Tasks:
1. Could you transcribe the polar drone passage word for word, starting with "After the first" and going on through "project could start."?
2. Answer these questions from the polar drone passage:
(a) From what kind of support are take-off and landing operations said to be hard to control?
(b) Which sensor did the drone carry during the March 2022 campaign on the ice pack?
(c) What does "DESIR" stand for?
3. Can you resume the polar drone passage, picking up right after its final sentence?

** Study text follows **

However, the deployment of UAVs in polar regions raises many difficulties. The main ones concern the management of the cold, the problems of precise localization far from any GNSS reference base, the servoing in a disturbed magnetic field near the poles, the control of take-off and landing operations from a moving support, and more generally the availability of height measurement sensors adapted to the ice pack and compact enough to be embarked.

After the first campaign in March 2022 (CF related news), which permitted to carry out measurements on the ice pack using the VortexIO sensor carried by a DJI M300 drone from the company i-TechDrone, a new opportunity opened to make measurements from an icebreaker: Sara Fleury (LEGOS) was selected by the H2020 ARICE consortium to embark on the Commandant Charcot between Svalbard and the North Pole in July 2022 with Laurent Cognet, a professional drone pilot from i-TechDrone. The “DESIR” (Drone Experiment for Sea Ice Retrieval) project could start.

** End of Study text **
** Record excerpts follows **

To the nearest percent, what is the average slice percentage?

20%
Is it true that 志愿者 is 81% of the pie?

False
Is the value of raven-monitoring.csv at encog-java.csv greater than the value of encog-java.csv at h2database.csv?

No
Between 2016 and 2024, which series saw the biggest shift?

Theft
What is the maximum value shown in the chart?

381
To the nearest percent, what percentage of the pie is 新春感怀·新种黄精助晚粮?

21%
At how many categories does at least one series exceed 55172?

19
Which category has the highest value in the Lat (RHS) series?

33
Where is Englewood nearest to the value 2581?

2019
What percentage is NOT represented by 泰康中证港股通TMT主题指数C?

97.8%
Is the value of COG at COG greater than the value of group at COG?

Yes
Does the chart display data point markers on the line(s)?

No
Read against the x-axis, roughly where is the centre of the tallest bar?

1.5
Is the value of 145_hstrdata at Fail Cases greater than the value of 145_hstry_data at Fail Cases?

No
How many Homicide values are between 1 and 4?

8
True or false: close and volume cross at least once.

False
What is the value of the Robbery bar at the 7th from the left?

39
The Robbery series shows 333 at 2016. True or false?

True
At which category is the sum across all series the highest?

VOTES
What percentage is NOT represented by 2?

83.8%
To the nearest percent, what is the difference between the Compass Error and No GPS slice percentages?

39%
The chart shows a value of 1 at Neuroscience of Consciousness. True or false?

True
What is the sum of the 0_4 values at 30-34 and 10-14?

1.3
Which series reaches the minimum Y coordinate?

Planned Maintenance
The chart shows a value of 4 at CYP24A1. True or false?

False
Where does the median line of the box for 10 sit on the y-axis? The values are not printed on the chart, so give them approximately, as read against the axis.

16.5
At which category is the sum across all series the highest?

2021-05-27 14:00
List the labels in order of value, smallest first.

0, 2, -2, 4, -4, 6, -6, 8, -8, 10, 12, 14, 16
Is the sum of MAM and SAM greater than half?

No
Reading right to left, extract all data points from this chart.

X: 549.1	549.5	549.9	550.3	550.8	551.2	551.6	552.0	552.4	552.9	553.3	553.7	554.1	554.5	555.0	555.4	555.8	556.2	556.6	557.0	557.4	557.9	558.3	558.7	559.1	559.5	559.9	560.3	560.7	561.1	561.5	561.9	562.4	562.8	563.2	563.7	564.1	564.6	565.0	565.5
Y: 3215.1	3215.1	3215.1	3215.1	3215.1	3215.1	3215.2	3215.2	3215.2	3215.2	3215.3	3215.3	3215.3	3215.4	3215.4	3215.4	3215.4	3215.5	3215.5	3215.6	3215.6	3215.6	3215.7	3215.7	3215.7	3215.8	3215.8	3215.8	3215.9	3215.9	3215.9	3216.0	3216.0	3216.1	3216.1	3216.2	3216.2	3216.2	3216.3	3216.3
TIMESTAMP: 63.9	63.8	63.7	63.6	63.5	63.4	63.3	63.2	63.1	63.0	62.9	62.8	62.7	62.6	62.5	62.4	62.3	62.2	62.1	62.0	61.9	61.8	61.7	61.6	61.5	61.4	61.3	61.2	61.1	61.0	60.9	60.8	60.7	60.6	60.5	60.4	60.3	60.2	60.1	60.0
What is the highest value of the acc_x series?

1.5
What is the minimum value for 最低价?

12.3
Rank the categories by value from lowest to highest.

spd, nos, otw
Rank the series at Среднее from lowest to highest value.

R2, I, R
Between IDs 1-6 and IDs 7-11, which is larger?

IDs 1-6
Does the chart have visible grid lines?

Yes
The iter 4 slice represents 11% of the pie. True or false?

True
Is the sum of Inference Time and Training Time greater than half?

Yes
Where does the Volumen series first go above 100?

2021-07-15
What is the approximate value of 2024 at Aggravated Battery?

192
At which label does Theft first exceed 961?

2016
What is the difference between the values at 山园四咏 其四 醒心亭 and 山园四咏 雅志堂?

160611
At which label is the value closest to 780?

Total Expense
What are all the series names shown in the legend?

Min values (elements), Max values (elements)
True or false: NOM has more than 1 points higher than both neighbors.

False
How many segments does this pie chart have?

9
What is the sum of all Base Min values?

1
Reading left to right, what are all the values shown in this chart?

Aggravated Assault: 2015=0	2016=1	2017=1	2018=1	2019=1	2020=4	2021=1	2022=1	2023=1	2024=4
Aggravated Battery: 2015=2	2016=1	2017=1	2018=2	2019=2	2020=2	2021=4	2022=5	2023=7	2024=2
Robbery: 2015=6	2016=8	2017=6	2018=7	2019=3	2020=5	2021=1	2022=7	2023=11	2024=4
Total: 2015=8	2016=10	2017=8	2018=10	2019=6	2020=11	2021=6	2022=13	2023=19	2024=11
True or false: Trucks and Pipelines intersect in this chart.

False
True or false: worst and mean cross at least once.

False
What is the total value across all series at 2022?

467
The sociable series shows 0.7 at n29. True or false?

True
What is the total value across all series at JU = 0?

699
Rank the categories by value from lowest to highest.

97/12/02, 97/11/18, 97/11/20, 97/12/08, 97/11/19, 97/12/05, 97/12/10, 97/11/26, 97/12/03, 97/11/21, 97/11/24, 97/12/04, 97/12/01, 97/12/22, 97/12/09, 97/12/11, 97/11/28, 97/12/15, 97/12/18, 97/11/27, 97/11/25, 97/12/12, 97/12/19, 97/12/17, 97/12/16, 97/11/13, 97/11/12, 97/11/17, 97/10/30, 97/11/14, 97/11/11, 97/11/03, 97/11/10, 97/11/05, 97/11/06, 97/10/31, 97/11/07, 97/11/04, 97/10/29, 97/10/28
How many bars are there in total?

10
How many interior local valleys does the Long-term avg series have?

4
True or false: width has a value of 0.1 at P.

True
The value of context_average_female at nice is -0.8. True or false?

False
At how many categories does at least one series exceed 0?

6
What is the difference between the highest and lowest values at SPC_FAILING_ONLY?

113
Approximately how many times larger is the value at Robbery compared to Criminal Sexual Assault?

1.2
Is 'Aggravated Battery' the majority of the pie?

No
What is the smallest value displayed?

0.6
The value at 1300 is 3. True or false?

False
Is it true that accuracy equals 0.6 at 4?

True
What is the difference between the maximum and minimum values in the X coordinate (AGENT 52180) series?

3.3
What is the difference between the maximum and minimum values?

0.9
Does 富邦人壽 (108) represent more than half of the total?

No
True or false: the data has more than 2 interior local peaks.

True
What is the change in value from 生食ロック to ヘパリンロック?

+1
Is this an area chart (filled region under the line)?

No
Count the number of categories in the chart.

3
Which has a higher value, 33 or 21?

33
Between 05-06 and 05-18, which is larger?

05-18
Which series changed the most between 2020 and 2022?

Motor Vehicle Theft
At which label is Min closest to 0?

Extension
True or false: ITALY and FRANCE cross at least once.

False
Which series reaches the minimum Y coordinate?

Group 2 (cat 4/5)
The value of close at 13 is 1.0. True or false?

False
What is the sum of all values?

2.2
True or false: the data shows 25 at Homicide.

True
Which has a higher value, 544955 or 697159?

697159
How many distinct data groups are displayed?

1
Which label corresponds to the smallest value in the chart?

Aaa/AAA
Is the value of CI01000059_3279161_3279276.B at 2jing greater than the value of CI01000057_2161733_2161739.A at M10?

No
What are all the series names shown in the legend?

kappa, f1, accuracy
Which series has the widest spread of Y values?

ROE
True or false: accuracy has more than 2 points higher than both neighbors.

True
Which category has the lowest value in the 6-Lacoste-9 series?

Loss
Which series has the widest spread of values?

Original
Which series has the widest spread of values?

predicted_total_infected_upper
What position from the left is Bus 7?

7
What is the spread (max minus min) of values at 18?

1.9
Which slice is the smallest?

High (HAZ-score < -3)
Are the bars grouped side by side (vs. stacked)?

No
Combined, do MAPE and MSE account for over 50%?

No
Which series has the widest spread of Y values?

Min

** End of Record excerpts **

Answers to this exercise:
1.
After the first campaign in March 2022 (CF related news), which permitted to carry out measurements on the ice pack using the VortexIO sensor carried by a DJI M300 drone from the company i-TechDrone, a new opportunity opened to make measurements from an icebreaker: Sara Fleury (LEGOS) was selected by the H2020 ARICE consortium to embark on the Commandant Charcot between Svalbard and the North Pole in July 2022 with Laurent Cognet, a professional drone pilot from i-TechDrone. The “DESIR” (Drone Experiment for Sea Ice Retrieval) project could start.

2.
(a) A moving support
(b) The VortexIO sensor
(c) Drone Experiment for Sea Ice Retrieval

3.
Commandant Charcot
Drone over sea ice

The DESIR project had two main objectives: ·

  • to demonstrate the feasibility of using lidar to measure sea ice freeboard
  • to identify the difficulties of deploying a drone from an icebreaker.

The material brought on board the Commandant Charcot was essentially composed of a DJI M300 drone with a stabilized pod and a set of sensors to evaluate:

  • a YellowScan Mapper+ 3D lidar with camera lent by YellowScan
  • a high-precision DJI Zenmuse P1 camera lent by i-TechDrone
  • a box made by i-TechDrone integrating 4 models of drone altimeters.
Drone M300 and the 3 main sensors, from left to right: the 3D YellowScan lidar scanner, the Zenmuse P1 DJI camera and the box including the IMU and 4 altimeters from i-TechDrone.

Data collected with the 3D LIDAR illustrates the high quality of the laser measurement over sea ice and its ability to measure freeboard. From this viewpoint we can consider that the demonstration of the feasibility has been achieved.

On the left: a 3D cloud of points obtained with YellowScan over sea ice. On the right: the corresponding image from the drone controller. Below : zoom on the freeboard measurement. The quality and the precision of the 3D model relatively to the visual scene can be appreciated here. The smaller floes have a freeboard of about 10cm and the ridges on the border of the big plate are of about 45cm height.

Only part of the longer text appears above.